Od kilku chwil, komisant handlowy Delvignes, który jak wiemy, siedział przy stole, pomiędzy Arnoldem i Misticot’em, przerwał swoją robotę, nasłuchując z uwagą.
— Przepraszam panów... — rzekł nagle, zwracając się do obu rozmawiających — mówicie panowie jeśli się nie mylę o zbrodni, popełnionej przy ulicy Joubert?
Spostrzegłszy, iż komisant wymieszał się do rozmowy, Arnold zbladł nagle.
— Tak panie — odpowiedział Floguy — mówimy o tym tajemniczym wypadku.
— Pewne wskazówki prowadzą panów, jak widzę, na ślady winnych?
— Tak się zdaje...
— Pan należysz do policyj?
— Jestem inspektorem.
— Przed chwilą mówiłeś pan z panem Dumay o znalezionym przezeń srebrnym medaliku, który wam może posłużyć do wniesienia oskarżeń przeciw pewnym cudzoziemcom.
— Tak... w rzeczy samej. . — Zwróciło to moją uwagę — mówił dalej komisant — a zaraz panu wytłumaczę dlaczego. Pozwól mi jednak przed tem zobaczyć medalik, jaki ci dał przed chwilą pan Dumay.
— Oto jest.
Delvignes obejrzawszy go, zawołał:
— Oprócz tej skazy na środku, jest najzupełniejsza tożsamość.
— Tożsamość z czem?
— Z innym medalikiem, który wypadkowo wpadł w moje ręce w nader dziwnych wypadkach. On to właśnie służył widocznie do jakiegoś tajemniczego porozumiewania się, a gdy tu chodzi o oświecanie sprawiedliwości, nie waham się z wyjawieniem prawdy.

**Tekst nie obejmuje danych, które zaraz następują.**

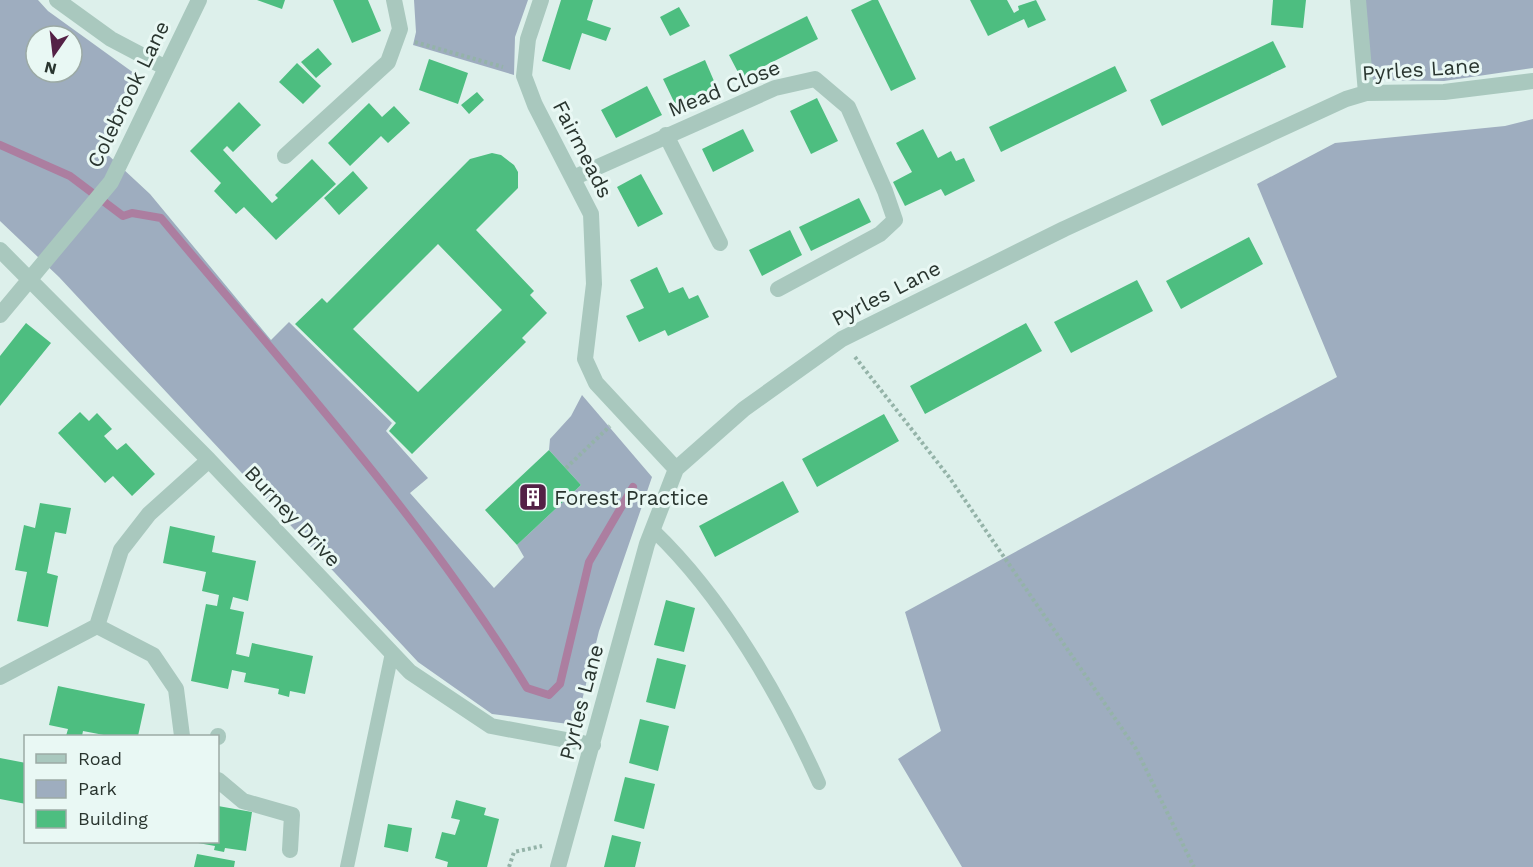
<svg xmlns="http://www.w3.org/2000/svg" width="1533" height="867" font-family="'Work Sans',sans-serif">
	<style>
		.green { fill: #9eadbf; fill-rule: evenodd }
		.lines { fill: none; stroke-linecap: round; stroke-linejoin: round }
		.stream { stroke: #ac7ea0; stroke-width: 8 }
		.building { fill: #4dbe80; fill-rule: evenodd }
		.path { stroke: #94b3a8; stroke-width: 4; stroke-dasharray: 3 3; stroke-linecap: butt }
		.service { stroke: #a9c8be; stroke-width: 14 }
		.minor { stroke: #a9c8be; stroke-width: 16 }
		.labels { text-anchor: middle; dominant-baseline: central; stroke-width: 6; stroke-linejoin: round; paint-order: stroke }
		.street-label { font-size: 21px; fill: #29352f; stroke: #e9f8f4 }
		.poi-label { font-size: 21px; fill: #29352f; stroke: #e9f8f4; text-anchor: start }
	</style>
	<rect width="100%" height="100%" fill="#ddf0eb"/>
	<path class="green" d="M0 0H38L48 11 138 76 107 154 150 194 271 340 289 322 392 423 386 431 428 478 410 493 494 588 524 557 517 545 581 485 549 450 550 439 571 416 582 395 652 477 599 631 576 725 492 714 418 662 59 277 0 221ZM36 36H72V72H36Z
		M414 0H528L515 37 514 75 413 45 416 32Z
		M1358 0H1533V68L1444 81 1365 80Z
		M1533 119V867H962L898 759 941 731 905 612 1337 377 1257 184 1335 143 1505 126Z"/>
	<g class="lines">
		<path class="stream" d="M0 145 70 176 123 216 132 213 161 218C288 370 424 519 527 688L549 695 560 684 589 562 633 487"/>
	</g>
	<path class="building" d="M257 0H285L282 9Z
		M333 0H368L381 31 352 43Z
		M561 0H593L587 20 611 28 606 41 582 33 570 70 542 61Z
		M872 0H878L916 79 891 91 851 10Z
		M970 0H1007L1014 13 1019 10 1018 6 1036 0 1046 20 1028 28 1024 19 988 36Z
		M1273 0H1306L1303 28 1271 25Z
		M679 7 690 26 670 36 660 17Z
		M807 16 818 39 741 78 729 55Z
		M1273 41 1286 67 1162 126 1150 100Z
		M318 48 332 64 316 78 301 62Z
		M429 59 468 73 458 104 419 90Z
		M705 60 717 88 676 106 663 79Z
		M297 63 321 86 303 104 279 82Z
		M1115 66 1127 91 1001 152 989 127Z
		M647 86 662 115 616 138 601 110Z
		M477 92 484 100 469 114 461 105Z
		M817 98 838 141 811 154 790 111Z
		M239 102 261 125 233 152 227 146 223 150 272 203 278 198 275 195 312 159 336 184 276 240 244 207 236 214 214 191 221 183 190 151Z
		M369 103 382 117 394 106 410 123 388 143 381 136 350 166 328 143Z
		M743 129 754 151 713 172 702 149Z
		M923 129 938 158 951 151 956 161 964 158 975 181 945 196 941 189 905 206 893 182 912 172 896 143Z
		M492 153 501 155 514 165 518 172V188L476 230 534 291 530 295 547 313 522 338 526 342 412 454 389 431 396 423 295 324 322 298 327 303 470 159ZM438 244 502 310 418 392 353 329Z
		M353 171 368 188 339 215 324 198Z
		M641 174 663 214 638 227 617 187Z
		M859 198 871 222 811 251 799 227Z
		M790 230 802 255 762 276 749 250Z
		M1249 237 1263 264 1181 309 1166 281Z
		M657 267 669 293 683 287 689 299 698 295 709 317 668 336 665 330 639 342 626 316 644 308 630 280Z
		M1137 280 1153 311 1071 353 1054 322Z
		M26 323 51 343 0 406V356Z
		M1026 323 1042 351 925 414 910 386Z
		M80 412 89 421 97 413 112 429 104 436 117 450 126 443 155 474 132 496 113 476 105 483 58 433Z
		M884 414 899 441 817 487 802 459Z
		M549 450 581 485 517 545 485 510Z
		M783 481 799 512 715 557 699 526Z
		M40 503 71 508 66 534 55 532 47 573 58 576 48 627 17 621 27 572 15 570 24 525 35 528Z
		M170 526 215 536 212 552 256 561 248 601 233 597 230 609 244 612 236 654 249 657 252 643 313 656 305 694 290 691 289 697 278 694 279 689 244 682 246 673 232 670 228 689 191 681 206 604 217 606 219 595 202 591 206 572 163 563Z
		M666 600 695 608 684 652 654 645Z
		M657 658 686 665 675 709 646 702Z
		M58 686 145 704 138 736H109L83 731 82 736H66L68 729 49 725Z
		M640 719 669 726 658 771 629 763Z
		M0 758 26 763V804L0 799Z
		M625 777 655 784 644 829 614 821Z
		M456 800 486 808 484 815 499 819 487 867H447L448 862 435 858 442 832 455 835 460 820 451 818Z
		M218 806 252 812 246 851 225 848 224 852 214 850 215 846 198 843 218 842Z
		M388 824 412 828 408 852 384 847Z
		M612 835 641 842 635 867H604Z
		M197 854 235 861 234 867H194Z"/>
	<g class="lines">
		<path class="path" d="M415 42 503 67
			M855 357 949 477 1136 749 1194 867
			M566 468 610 426
			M509 867 514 852 542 846"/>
		<path class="service" d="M654 531C723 597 780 696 819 783
			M347 867 392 653"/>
		<path class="minor" d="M57 0 111 39 166 68
			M541 0 528 39 524 76 535 105 591 214 594 284 585 359 596 383 676 469
			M1358 0 1366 93
			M666 135 720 243
			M285 156 388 62 400 29 394 0
			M573 178 775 88 815 79 848 107 885 191 895 220 880 234 778 289
			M0 250 209 460 410 672 491 726 593 745
			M0 315 111 182 199 0
			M97 626 153 655 176 689 182 736
			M0 677 97 626 121 550 149 514 209 460
			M218 737V736
			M218 780 243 801 292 815 290 850
			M558 867 647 544 676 469 744 409 842 339 1064 229 1346 99 1366 93 1444 92 1533 81"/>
	</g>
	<defs>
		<g id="building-square" transform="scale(1.5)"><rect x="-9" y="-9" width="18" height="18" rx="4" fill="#542146" stroke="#e9f8f4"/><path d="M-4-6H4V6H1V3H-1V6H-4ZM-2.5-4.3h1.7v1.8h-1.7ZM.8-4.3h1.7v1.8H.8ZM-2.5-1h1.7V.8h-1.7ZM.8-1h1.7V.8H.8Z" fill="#fff"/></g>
	</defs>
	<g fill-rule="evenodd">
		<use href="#building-square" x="533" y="497"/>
	</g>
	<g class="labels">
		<g class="street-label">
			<text transform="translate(1421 69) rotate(-4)">Pyrles Lane</text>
			<text transform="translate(724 88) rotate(-22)">Mead Close</text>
			<text transform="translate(128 94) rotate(-64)">Colebrook Lane</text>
			<text transform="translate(583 149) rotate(63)">Fairmeads</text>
			<text transform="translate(886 293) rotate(-27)">Pyrles Lane</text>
			<text transform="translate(293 516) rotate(47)">Burney Drive</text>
			<text transform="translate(581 702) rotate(-75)">Pyrles Lane</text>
		</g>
		<g class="poi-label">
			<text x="554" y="497">Forest Practice</text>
		</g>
	</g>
	<rect x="24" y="735" width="195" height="108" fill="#e9f8f4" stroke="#9caaa5" stroke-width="1.5"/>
	<rect x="36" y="754" width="30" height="9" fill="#a9c8be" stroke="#9caaa5" stroke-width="1.5"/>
	<text x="78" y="765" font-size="18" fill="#29352f">Road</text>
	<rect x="36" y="780" width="30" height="18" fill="#9eadbf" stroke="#9caaa5" stroke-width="1.5"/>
	<text x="78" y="795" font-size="18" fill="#29352f">Park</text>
	<rect x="36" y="810" width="30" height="18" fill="#4dbe80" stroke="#9caaa5" stroke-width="1.5"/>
	<text x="78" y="825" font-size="18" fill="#29352f">Building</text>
	<g transform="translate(54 54) rotate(194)"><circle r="28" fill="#e9f8f4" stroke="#9caaa5" stroke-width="1.5"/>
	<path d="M0-4.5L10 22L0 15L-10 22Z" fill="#542146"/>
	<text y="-9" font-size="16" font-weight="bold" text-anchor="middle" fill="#29352f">N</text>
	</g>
</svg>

— Wytłumacz mi pan to jaśniej...
— Mieszkam pod numerem 36 przy ulicy des Tournelles. Jestem handlowym komisantem, a moje wyjazdy z Paryża trwają zwykle od ośmiu do dziesięciu dni. Przed miesiącem mniej więcej, odebrałem rozkaz od mego pryncypała do jaknajrychlejszego wyjazdu. W parę godzin byłem ku temu gotowym. Rano, w dniu mego wyjazdu, w chwili, gdy fiakr czekał przed domem, aby mnie powieść na stacyę drogi żelaznej, wszedłem do odźwiernej, nieobecnej w stancyjce natenczas, a widząc paczkę listów do mnie adresowanych, zabrałem takowa i wsunąłem do kieszeni, poczem wsiadłszy do fiakra odjechałem. Usiadłszy w wagonie zacząłem odczytywać korespondencye, nie przeglądając szczegółowo adresów. Trzecim listem zostałem dziwnie zdumiony. Pierwsza koperta tegoż, zawierała wewnątrz drugą bez żadnego papieru, znajdował się w niej tylko mały, srebrny medalik zupełnie do tegoż tu podobny, przytwierdzony lakiem do pieczęci, a ponad nim te dwa wyrazy: Siódma godzina. Mocno tem wszystkiem zaintrygowany, spojrzałem na adres. List przez pomyłkę wmieszanym został między moje listy. Muszę pana objaśnić, iż nazywam się Alfred Delvignes, a na kopercie był adres: Arnold Desvignes, ulica des Tournelles Nr. 36.